List every line of the material below that contains the word "LONGINES".

--- --- ---

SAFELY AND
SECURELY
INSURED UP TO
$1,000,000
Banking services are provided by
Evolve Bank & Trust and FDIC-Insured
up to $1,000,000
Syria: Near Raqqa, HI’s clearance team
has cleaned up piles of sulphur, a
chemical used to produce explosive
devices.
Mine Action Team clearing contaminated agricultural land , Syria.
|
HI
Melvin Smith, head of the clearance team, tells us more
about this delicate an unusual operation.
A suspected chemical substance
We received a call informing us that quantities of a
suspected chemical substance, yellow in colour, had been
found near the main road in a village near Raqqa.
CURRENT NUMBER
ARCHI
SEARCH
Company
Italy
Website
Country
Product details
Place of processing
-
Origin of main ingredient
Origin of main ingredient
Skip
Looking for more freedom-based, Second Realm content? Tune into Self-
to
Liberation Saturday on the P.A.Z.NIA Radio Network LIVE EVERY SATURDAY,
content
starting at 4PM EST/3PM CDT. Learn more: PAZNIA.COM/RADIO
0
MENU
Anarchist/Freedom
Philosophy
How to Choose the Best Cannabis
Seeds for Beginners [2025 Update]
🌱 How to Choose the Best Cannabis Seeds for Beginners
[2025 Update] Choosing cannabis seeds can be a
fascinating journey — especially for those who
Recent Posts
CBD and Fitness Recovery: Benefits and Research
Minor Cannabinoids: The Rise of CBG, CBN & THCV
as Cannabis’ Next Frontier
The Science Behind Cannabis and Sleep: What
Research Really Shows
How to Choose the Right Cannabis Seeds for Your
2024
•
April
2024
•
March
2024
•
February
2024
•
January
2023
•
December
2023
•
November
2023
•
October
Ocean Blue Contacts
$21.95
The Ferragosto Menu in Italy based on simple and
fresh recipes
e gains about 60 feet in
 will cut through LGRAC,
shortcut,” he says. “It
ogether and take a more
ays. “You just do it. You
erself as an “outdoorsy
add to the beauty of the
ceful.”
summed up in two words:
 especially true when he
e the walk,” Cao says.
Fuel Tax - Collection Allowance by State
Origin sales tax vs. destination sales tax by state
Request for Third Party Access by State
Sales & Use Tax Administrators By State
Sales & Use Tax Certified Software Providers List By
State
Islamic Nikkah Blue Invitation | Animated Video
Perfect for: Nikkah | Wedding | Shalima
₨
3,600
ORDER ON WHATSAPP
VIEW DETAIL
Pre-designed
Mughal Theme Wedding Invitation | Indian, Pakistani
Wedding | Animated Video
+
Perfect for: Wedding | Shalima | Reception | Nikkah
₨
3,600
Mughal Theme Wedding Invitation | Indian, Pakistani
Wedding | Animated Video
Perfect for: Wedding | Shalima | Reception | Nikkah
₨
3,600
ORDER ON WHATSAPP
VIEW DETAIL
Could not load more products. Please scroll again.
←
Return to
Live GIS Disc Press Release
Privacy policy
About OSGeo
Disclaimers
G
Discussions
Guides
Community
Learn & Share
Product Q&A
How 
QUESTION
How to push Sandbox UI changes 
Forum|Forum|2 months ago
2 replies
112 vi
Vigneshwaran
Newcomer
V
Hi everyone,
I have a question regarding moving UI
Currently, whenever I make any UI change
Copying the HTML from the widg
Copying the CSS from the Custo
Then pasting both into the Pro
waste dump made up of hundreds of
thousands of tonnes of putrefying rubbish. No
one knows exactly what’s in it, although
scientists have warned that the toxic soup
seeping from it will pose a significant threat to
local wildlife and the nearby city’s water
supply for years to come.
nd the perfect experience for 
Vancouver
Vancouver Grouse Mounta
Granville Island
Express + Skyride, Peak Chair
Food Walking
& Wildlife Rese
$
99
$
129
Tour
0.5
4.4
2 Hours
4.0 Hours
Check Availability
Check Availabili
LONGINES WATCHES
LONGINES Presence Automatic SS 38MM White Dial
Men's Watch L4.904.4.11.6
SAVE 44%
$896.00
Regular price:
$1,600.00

--- --- ---

_Written response_
LONGINES WATCHES
LONGINES Presence Automatic SS 38MM White Dial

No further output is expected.